Task
Output all of the lines below exactly, and leave out each image.

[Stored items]
====

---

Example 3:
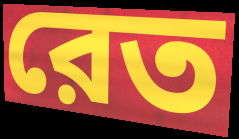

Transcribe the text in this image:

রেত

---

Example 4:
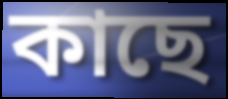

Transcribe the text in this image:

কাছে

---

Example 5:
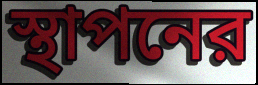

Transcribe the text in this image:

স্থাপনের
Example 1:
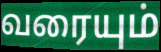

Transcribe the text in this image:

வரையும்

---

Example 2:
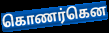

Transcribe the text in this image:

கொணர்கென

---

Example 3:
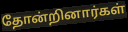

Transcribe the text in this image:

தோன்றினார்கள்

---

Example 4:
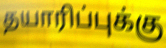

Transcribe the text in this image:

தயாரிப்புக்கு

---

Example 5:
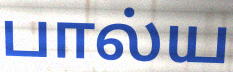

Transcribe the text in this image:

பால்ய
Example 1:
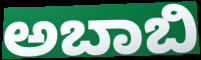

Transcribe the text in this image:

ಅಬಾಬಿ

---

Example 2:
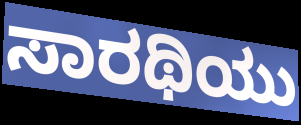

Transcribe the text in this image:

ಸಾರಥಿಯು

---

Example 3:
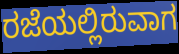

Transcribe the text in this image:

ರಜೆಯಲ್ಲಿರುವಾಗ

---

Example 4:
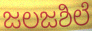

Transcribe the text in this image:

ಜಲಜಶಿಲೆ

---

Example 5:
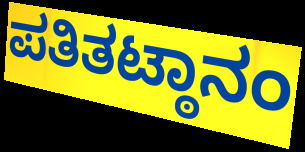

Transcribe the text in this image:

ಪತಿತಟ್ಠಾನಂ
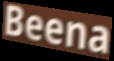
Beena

====

Answer section
---

Example 3:

Transcribe the text in this image:

রেত

---

Example 4:

Transcribe the text in this image:

কাছে

---

Example 5:

Transcribe the text in this image:

স্থাপনের
Example 1:

Transcribe the text in this image:

வரையும்

---

Example 2:

Transcribe the text in this image:

கொணர்கென

---

Example 3:

Transcribe the text in this image:

தோன்றினார்கள்

---

Example 4:

Transcribe the text in this image:

தயாரிப்புக்கு

---

Example 5:

Transcribe the text in this image:

பால்ய
Example 1:

Transcribe the text in this image:

ಅಬಾಬಿ

---

Example 2:

Transcribe the text in this image:

ಸಾರಥಿಯು

---

Example 3:

Transcribe the text in this image:

ರಜೆಯಲ್ಲಿರುವಾಗ

---

Example 4:

Transcribe the text in this image:

ಜಲಜಶಿಲೆ

---

Example 5:

Transcribe the text in this image:

ಪತಿತಟ್ಠಾನಂ
Beena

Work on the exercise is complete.